Once solver objects start getting complicated; for example with multigrid methods it is painful for the user to create ALL the vectors and matrices needed for the multiple levels and provide them all to PCMG (though it is possible and we provide interfaces for doing that).  

Instead we can create DMs that can generate appropriate sized vectors and matrices and give those DMs to the solver object and the solver then calls the methods to get new vectors and matrices wherever it needs them inside the solver.   PCMG would still need several DMs, one for each level. But rather than requiring the user to create these several DMs the user can create a single DM and the DM objects have methods in them that generate coarser or finer DMs that can be used to generate the vectors and matrices on the other levels.  This is why a simple call of SNESSetDM(snes,dm) allows the nonlinear and linear solver objects (including all the levels of multigrid) to create all their various needed vectors and matrices.

When composing complicated solvers this approach can be extremely powerful, one can envision DMs being able to generate sub DMs that represent just pieces of the physics and using those DMs to generate the vectors and matrices for the solver associated with the sub physics (in PCFieldSplit). Thus we can generate all the algebraic pieces for very complicated nested solvers with multigrid inside fieldsplit and fieldsplit into multigrid etc for any number of levels with one simple paradigm.

In conclusion, you can think of PETSc as having one important visible factory class the DM and then one factory completely transparent to the user for each abstract PETSc object: IS, Vec,Mat,KSP,SNES, and yes even DM. IMHO factories are a powerful and useful tool for large libraries but they should be used sparingly and most of them though thoughtful design need never be seen the users (because if seen by the users that steepens the learning curve a great deal)

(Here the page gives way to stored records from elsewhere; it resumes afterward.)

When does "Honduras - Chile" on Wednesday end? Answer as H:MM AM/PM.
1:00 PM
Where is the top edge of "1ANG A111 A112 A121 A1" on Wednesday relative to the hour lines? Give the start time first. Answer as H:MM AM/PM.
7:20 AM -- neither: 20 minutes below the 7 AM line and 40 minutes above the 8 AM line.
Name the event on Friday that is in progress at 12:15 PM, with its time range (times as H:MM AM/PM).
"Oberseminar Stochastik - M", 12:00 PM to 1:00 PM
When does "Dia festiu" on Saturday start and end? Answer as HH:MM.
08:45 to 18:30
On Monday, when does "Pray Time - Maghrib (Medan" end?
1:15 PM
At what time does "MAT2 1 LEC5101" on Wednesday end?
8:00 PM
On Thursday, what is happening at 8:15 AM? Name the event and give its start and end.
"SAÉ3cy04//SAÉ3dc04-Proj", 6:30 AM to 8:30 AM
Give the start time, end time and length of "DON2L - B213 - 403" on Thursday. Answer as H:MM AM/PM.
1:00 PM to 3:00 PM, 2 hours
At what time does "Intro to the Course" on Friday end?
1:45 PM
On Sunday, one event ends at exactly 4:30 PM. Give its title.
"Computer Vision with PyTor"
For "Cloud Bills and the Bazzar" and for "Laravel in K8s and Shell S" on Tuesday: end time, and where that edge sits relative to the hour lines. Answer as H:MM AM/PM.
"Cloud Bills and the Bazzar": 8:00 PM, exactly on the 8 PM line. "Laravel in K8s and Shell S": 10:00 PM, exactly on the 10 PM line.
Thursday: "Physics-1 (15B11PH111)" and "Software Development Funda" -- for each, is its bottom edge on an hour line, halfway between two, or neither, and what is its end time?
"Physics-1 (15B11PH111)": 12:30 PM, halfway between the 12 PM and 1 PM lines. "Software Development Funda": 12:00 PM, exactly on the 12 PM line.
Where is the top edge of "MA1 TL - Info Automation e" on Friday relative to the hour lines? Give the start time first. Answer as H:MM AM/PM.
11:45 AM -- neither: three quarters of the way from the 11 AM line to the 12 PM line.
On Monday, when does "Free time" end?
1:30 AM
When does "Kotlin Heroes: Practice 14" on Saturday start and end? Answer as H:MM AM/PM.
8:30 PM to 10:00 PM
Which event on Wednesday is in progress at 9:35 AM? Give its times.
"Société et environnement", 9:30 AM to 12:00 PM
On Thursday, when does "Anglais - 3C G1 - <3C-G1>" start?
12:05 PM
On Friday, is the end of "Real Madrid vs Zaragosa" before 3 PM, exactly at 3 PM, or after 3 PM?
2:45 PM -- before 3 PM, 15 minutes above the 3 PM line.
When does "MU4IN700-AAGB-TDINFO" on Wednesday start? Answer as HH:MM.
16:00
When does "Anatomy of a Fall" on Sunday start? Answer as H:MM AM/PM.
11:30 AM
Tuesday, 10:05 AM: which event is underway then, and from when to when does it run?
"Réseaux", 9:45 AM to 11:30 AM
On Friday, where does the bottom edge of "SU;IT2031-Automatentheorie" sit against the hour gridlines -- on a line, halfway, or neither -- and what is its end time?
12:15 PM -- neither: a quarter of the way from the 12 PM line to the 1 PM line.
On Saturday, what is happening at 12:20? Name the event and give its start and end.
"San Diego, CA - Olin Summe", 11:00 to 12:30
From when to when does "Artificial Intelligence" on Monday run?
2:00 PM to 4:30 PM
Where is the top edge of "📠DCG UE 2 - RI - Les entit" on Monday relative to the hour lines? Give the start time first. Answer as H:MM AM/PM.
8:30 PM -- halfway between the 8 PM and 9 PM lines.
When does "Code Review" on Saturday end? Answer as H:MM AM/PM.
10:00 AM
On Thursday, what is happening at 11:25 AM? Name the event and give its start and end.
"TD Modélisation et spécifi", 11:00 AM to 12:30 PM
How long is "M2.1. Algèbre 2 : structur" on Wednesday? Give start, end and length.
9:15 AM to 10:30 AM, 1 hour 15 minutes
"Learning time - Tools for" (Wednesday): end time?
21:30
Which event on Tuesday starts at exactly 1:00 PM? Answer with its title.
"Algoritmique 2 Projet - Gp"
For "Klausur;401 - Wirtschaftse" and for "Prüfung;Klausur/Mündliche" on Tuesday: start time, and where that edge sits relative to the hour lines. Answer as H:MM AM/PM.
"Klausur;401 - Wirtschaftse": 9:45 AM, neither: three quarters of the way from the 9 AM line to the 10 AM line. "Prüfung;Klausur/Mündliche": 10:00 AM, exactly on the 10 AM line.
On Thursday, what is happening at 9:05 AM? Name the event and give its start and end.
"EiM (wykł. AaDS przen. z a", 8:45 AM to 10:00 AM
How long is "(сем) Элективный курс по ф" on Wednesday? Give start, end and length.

   Questions, clarifications?

    Barry

We actually have another factory in PETSc, MatGetVecs() that returns for a given matrix appropriately sized vectors. I don't have some grand philosophical reason for it to be around, but it is a very useful utility since often when you have a matrix you need vectors to perform operations with it and it is cumbersome to have to pass some vector through several layers of routines to get it to where it is needed to interact with the matrix.